Output the entries as they appear, skipping images.
::::
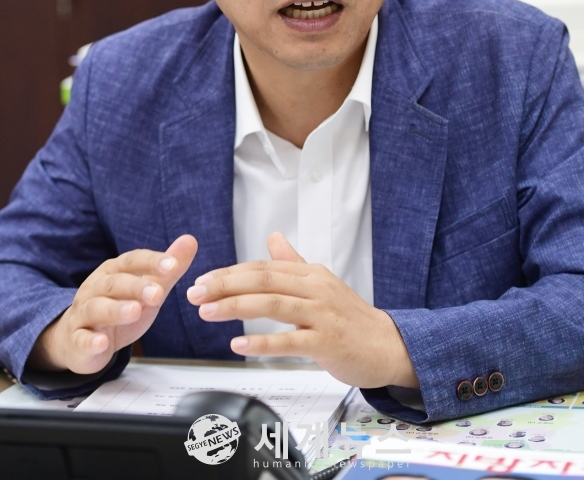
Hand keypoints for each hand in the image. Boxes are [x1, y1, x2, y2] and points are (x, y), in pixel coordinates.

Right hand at [29, 235, 197, 374]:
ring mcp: (83, 313)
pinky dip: (91, 341)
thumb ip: (169, 267)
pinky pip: (81, 339)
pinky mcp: (76, 339)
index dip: (152, 262)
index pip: (132, 261)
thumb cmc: (121, 307)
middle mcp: (95, 287)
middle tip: (158, 293)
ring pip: (96, 308)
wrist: (81, 339)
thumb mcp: (148, 286)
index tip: (173, 265)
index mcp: (114, 271)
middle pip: (114, 283)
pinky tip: (102, 343)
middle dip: (136, 287)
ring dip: (114, 309)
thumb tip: (191, 240)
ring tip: (134, 311)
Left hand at [186, 232, 417, 388]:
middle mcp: (315, 288)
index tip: (202, 281)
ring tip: (207, 312)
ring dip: (235, 307)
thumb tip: (274, 238)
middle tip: (195, 293)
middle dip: (225, 285)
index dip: (230, 273)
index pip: (263, 268)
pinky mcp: (327, 342)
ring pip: (273, 305)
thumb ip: (294, 263)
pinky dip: (262, 342)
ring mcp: (322, 314)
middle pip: (263, 281)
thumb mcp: (322, 283)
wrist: (388, 345)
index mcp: (310, 274)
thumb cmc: (351, 318)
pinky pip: (290, 341)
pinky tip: (239, 343)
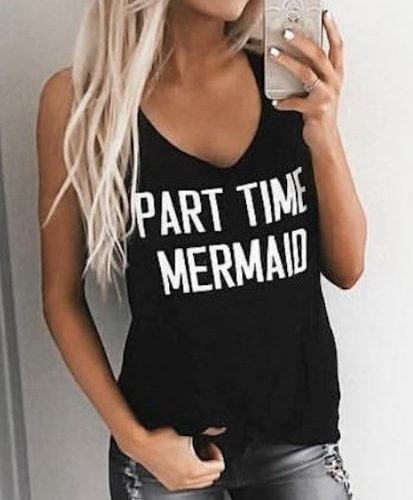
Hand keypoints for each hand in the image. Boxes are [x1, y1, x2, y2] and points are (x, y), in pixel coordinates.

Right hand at [117, 425, 225, 491]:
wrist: (139, 440)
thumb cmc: (159, 435)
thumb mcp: (188, 429)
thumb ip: (208, 429)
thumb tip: (218, 429)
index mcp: (193, 470)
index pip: (218, 468)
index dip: (216, 453)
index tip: (209, 444)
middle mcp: (185, 481)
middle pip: (211, 478)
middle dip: (210, 462)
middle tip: (204, 448)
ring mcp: (176, 484)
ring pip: (199, 483)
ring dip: (200, 468)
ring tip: (193, 452)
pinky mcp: (167, 483)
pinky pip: (187, 483)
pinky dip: (189, 473)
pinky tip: (183, 457)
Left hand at [269, 10, 343, 146]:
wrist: (326, 139)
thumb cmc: (319, 112)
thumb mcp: (320, 89)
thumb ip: (312, 73)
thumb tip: (290, 55)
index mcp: (337, 75)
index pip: (337, 47)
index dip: (331, 29)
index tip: (324, 14)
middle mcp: (334, 83)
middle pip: (319, 55)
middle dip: (302, 41)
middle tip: (286, 32)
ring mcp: (326, 96)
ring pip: (306, 73)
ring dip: (288, 62)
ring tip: (273, 54)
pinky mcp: (315, 111)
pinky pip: (295, 102)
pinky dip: (284, 101)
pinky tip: (275, 101)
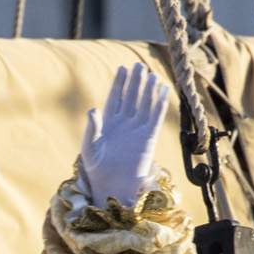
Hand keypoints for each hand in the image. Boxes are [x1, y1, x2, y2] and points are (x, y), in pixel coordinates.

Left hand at [77, 60, 173, 205]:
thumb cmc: (97, 170)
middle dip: (135, 82)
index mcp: (108, 123)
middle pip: (131, 98)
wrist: (112, 187)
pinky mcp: (148, 139)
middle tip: (139, 66)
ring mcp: (137, 130)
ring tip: (152, 75)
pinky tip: (163, 91)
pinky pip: (155, 118)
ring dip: (148, 90)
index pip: (115, 98)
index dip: (119, 83)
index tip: (123, 68)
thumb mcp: (89, 147)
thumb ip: (91, 128)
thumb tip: (93, 109)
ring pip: (144, 105)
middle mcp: (124, 124)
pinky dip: (159, 104)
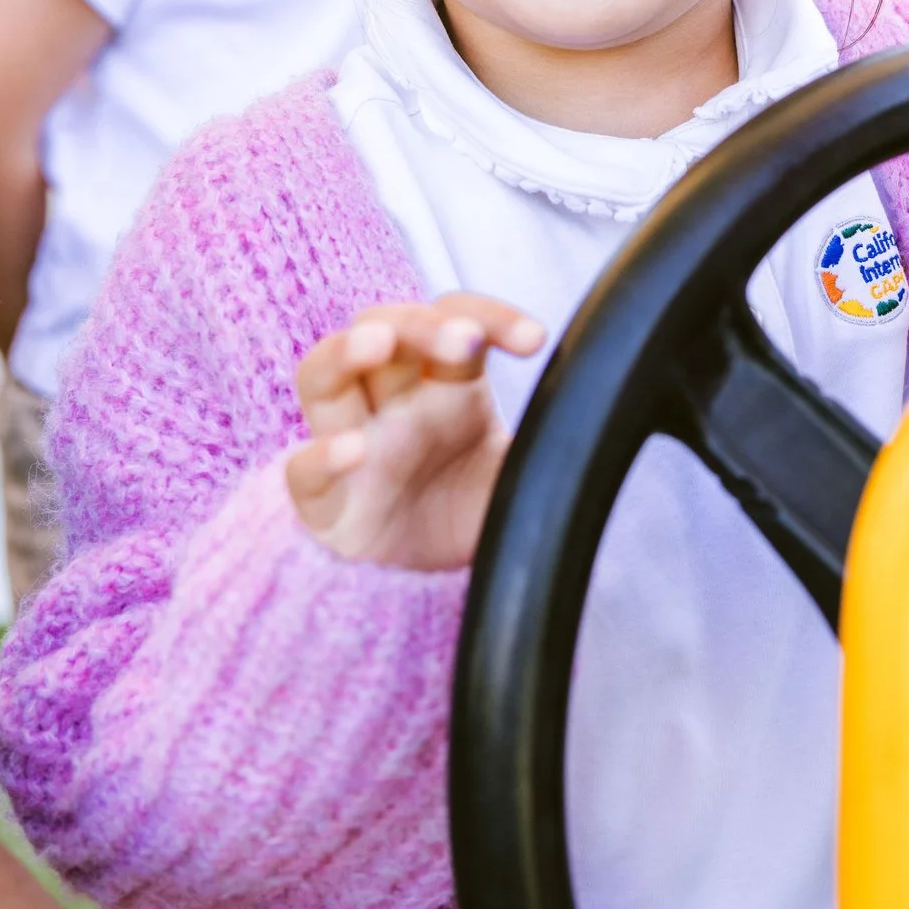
::::
• _Solution for this problem_:
Hand keypoints for each hand in the image. Boxes are [x1, y1, x2, y2] and points are (x, y), in pixel coordinates.

Right hand at [29, 235, 197, 374]:
ring mcp: (83, 313)
pinky dip: (91, 341)
thumb ip: (169, 267)
pinky pip: (81, 339)
pinky mcp: (76, 339)
index dip: (152, 262)
index pip: (132, 261)
thumb cmc: (121, 307)
middle mcp: (95, 287)
middle tip: (158, 293)
ring pip: (96, 308)
wrist: (81, 339)
thumb mcp: (148, 286)
index tip: (173, 265)
index mcp: (114, 271)
middle pip: (114, 283)
pinky tip: (102, 343)
middle dip: (136, 287)
ring dip: (114, 309)
thumb tip: (191, 240)
ring tip: (134, 311)
Left hand at [186, 232, 417, 388]:
middle mcp: (315, 288)
index tip: (202, 281)
ring tip: (207, 312)
ring dip: (235, 307)
thumb tip: (274, 238)
middle tip: (195, 293)
middle dip: (225, 285)
index dip: (230, 273)
index pip: (263, 268)
pinky mcp: (327, 342)
ring pip: (273, 305)
thumb ip: (294, 263)
pinky dip: (262, 342)
ring mcp: (322, 314)
middle pip: (263, 281)
thumb mcp: (322, 283)
wrist: (388, 345)
index mcp: (310, 274)
thumb cmc: (351, 318)
pinky pip: (290, 341)
pinky tip: (239, 343)
Hand keypoints for each hand in the image. Boxes are [x1, y1, x2, y2] and points are (x, y), in pixel coordinates.

Right hand at [117, 425, 225, 491]:
wrist: (139, 440)
thumb cmc: (159, 435)
thumb mcp: (188, 429)
thumb ip: (208, 429)
thumb tip: (218, 429)
index mcp: (193, 470)
index pip: (218, 468)
index dip: (216, 453)
index tip: (209, 444)
middle mcp: (185, 481)
middle pip: (211, 478)
middle dip: (210, 462)
middle tip: (204, 448)
ring mcp: (176, 484)
ring pip: (199, 483)
ring dip: (200, 468)
ring tip: (193, 452)
pinky mcp: (167, 483)
pinky pip: (187, 483)
pinky dip: (189, 473)
pinky tip: (183, 457)
Left hand at [269, 10, 343, 146]:
wrist: (326, 139)
thumb cmc: (319, 112)
thumb mcp: (320, 89)
thumb ip: (312, 73)
thumb tip: (290, 55)
index mcp: (337, 75)
index pip: (337, 47)
index dip: (331, 29)
index tip: (324, 14)
middle mcp: (334, 83)
middle pip: (319, 55)
middle dip: (302, 41)
middle tip: (286, 32)
ring mcp: (326, 96)
ring pip: (306, 73)
ring dip: (288, 62)
ring tip: (273, 54)
pinky mcp: (315, 111)
pinky pip: (295, 102)
pinky dip: (284, 101)
pinky tip: (275, 101)
Hand keypoints for each hand in the image. Boxes are [x1, y1, x2, y2] and points are (x, y), in pixel coordinates.

Left hand at [77, 60, 173, 205]:
thumb cmc: (97, 170)
middle dip: (135, 82)
index mcp: (108, 123)
middle pip: (131, 98)
wrist: (112, 187)
pinky mcp: (148, 139)
middle tip: (139, 66)
ring mcp: (137, 130)
ring tip: (152, 75)
pinky tip: (163, 91)
pinky pip: (155, 118)
ring dip: (148, 90)
index pip: (115, 98)
index dip: (119, 83)
index tip: (123, 68)
thumb mcp: (89, 147)
thumb ip: (91, 128)
thumb tip: (93, 109)
ring pip: (144, 105)
middle mcp: (124, 124)
pinky dip: (159, 104)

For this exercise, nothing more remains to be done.